**EXCERTO DA PÁGINA**

Esta não foi a única alteração aprovada nesta quinta-feira, relativamente aos certificados de aforro. Saiba, em resumo, que outras alterações vão ser feitas, num diploma legislativo que deverá ser publicado nos próximas dias e, depois disso, entra em vigor após 30 dias.

  • Aumento dos limites de investimento. Na série F o limite passa de 50 mil unidades para 100 mil unidades mas, em termos cumulativos, quem também tem certificados da série E (a anterior) pode ter no máximo 350 mil unidades, em vez dos atuais 250 mil unidades. Cada unidade, no momento da subscrição, equivale a um euro. Esta é uma alteração, apurou o Observador junto de fonte governamental, que está relacionada com a perspetiva de um maior investimento em certificados de aforro à medida que os bancos centrais (sobretudo o BCE) reduz as taxas de juro, que é o que está previsto acontecer.

**PERGUNTAS SOBRE O TEXTO**
1. Diga se cada afirmação concorda com o excerto sobre os certificados de aforro, respondendo sim ou não e citando as palavras do excerto que decidem: (a) na série F, o limite passa de 50 mil para 100 mil unidades; (b) o diploma entra em vigor no dia em que for publicado; (c) no momento da subscrição, cada unidade equivale a dois euros.
2. Prolongue o excerto sobre os certificados de aforro a partir da última frase apresentada.

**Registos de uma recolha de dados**

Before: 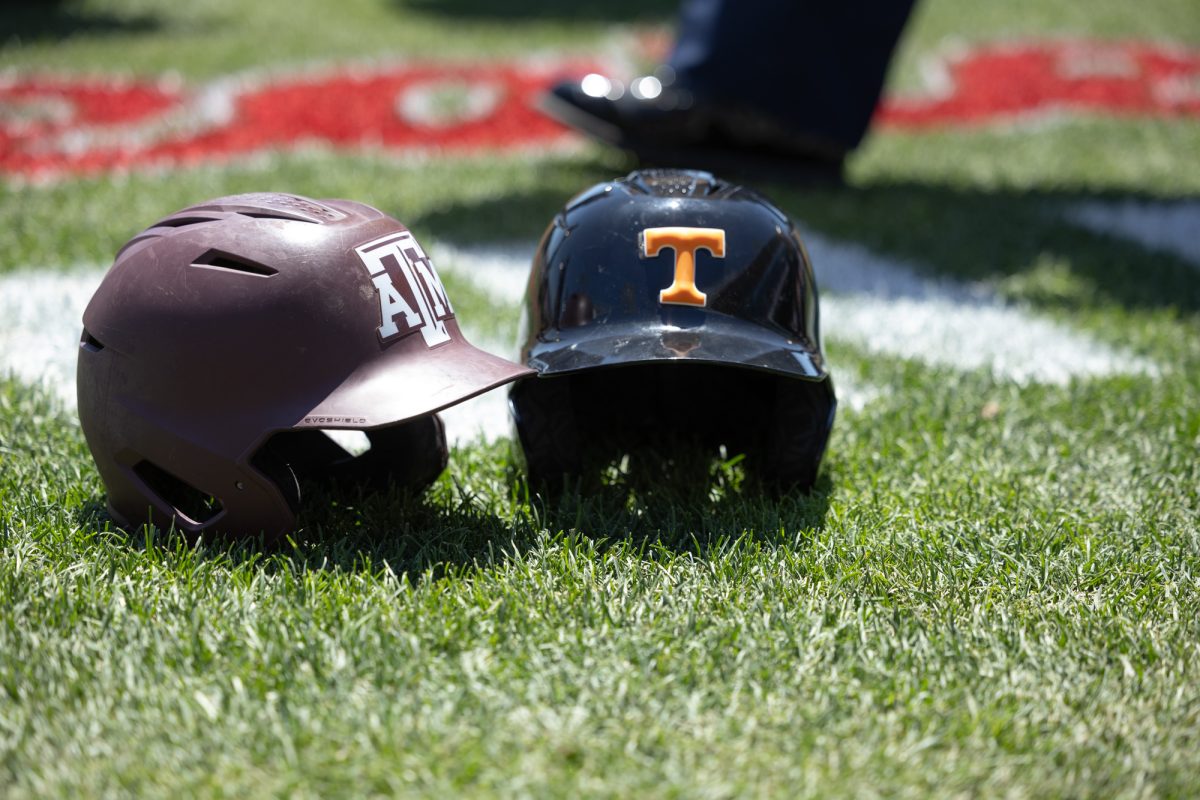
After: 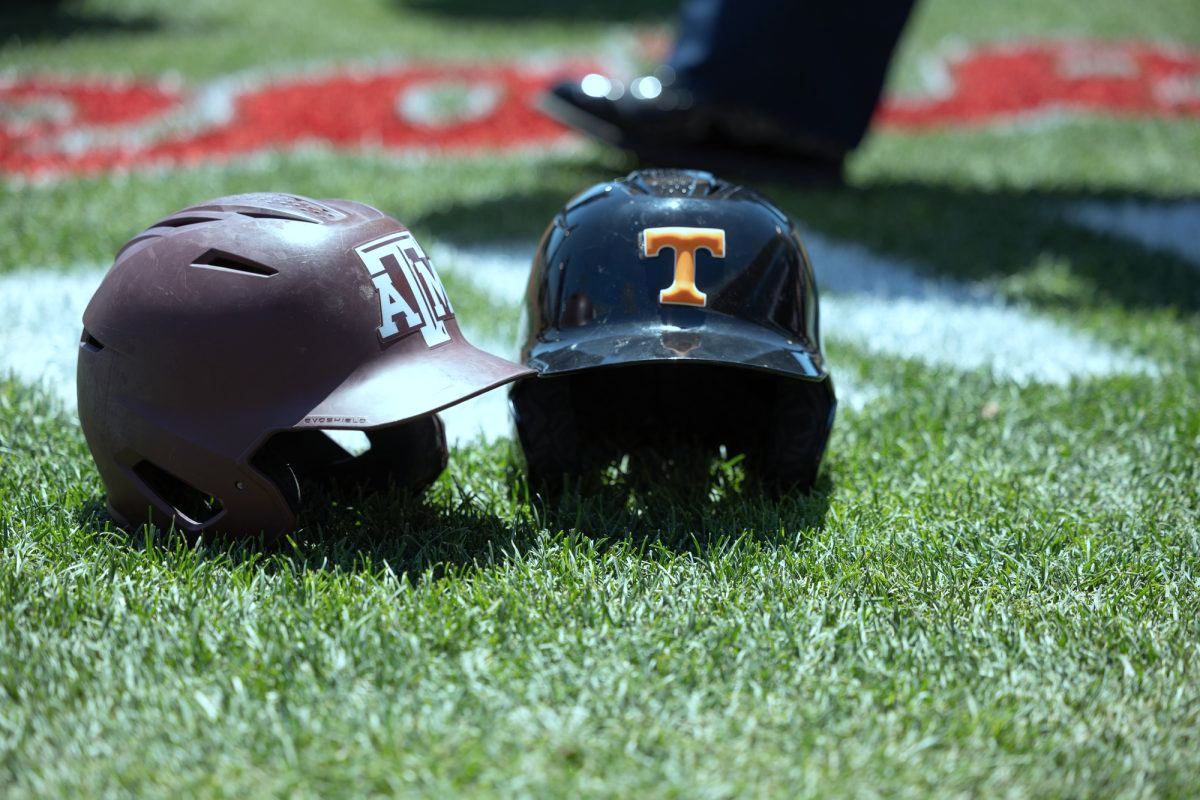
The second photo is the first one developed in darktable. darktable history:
color correction: highlights a* -10.32, highlights b* -10.51
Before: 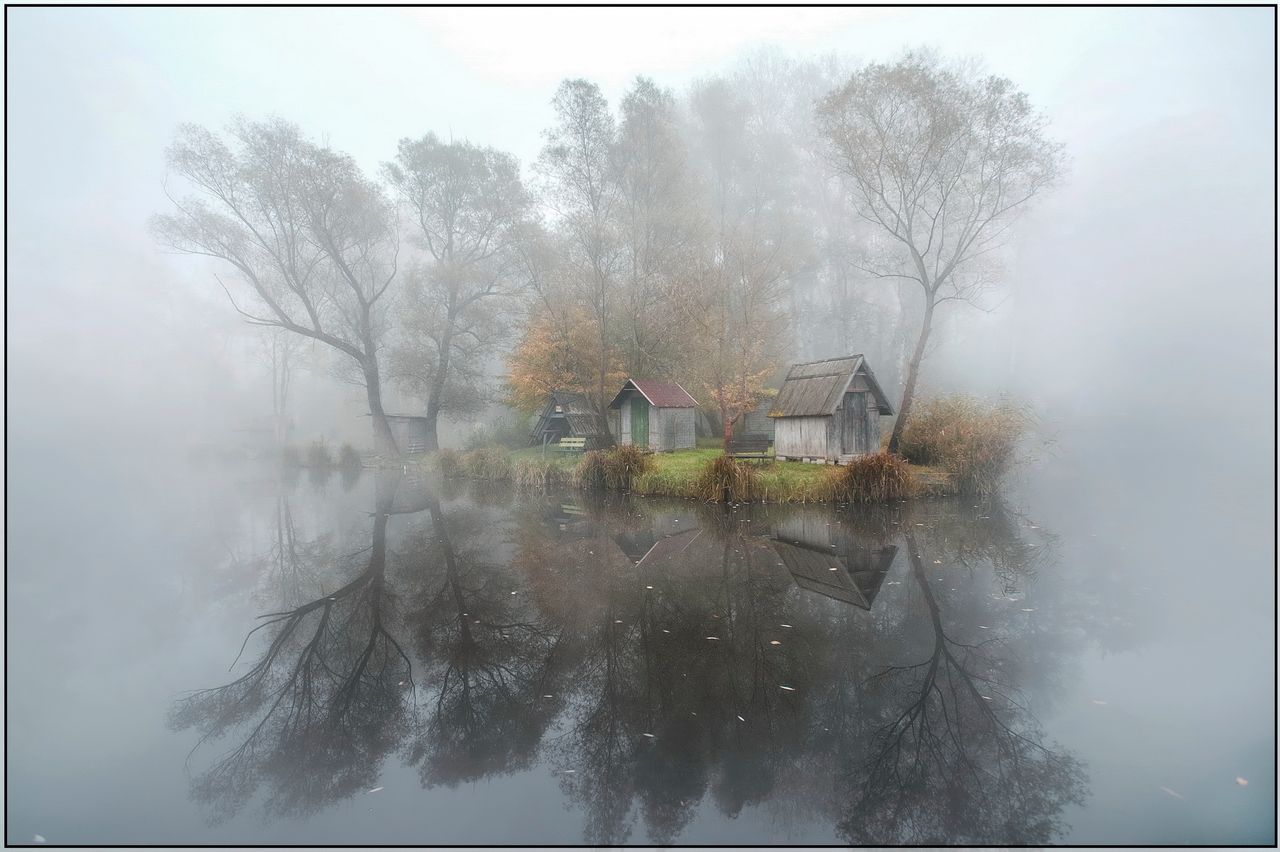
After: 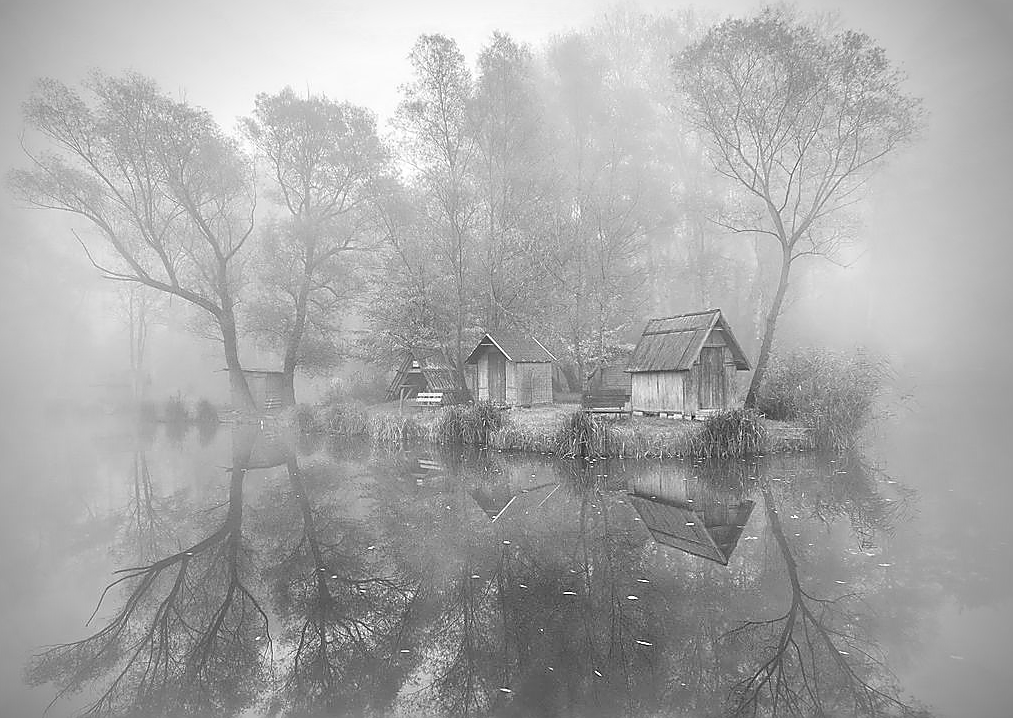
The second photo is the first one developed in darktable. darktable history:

**RESPOSTAS**
1.
(a) Sim: «Na série F o limite passa de 50 mil unidades para 100 mil unidades».
(b) Não: «depois disso, entra em vigor após 30 dias».
(c) Não: «Cada unidade, no momento da subscrição, equivale a um euro.»

2.
  • Séries mais antigas (A e B), que só existem em suporte físico, vão passar a ter também um suporte digital.
  • Todas as amortizações, como já acontece nas séries mais recentes, só passam a poder ser feitas através de transferência bancária. Há um período de transição de cinco anos, que também se aplica ao ponto anterior (passagem de suporte físico para suporte digital).
  • Elimina-se a figura do movimentador, embora o aforrador possa continuar a mandatar um terceiro para mexer na conta de certificados de aforro.
  • Vai ser mudada a lei para tornar mais claro que todas as instituições financeiras e de moeda eletrónica, registadas no Banco de Portugal, podem celebrar com o Estado contratos de distribuição de certificados de Aforro. O anterior Governo já tinha mudado esta lei, para permitir que outras entidades além dos CTT (e Lojas do Cidadão) pudessem vender. Mas só um banco – o Banco BIG – é que decidiu participar.

Além destas alterações, o conselho de ministros aprovou, também, uma verba de 22 milhões de euros para dotar o IGCP de melhores condições de hardware e software, para estar em melhores condições de garantir a segurança e a acessibilidade da sua plataforma. Isto depois de o site AforroNet ter estado em baixo, várias semanas, o que o presidente do IGCP justificou com uma falha informática.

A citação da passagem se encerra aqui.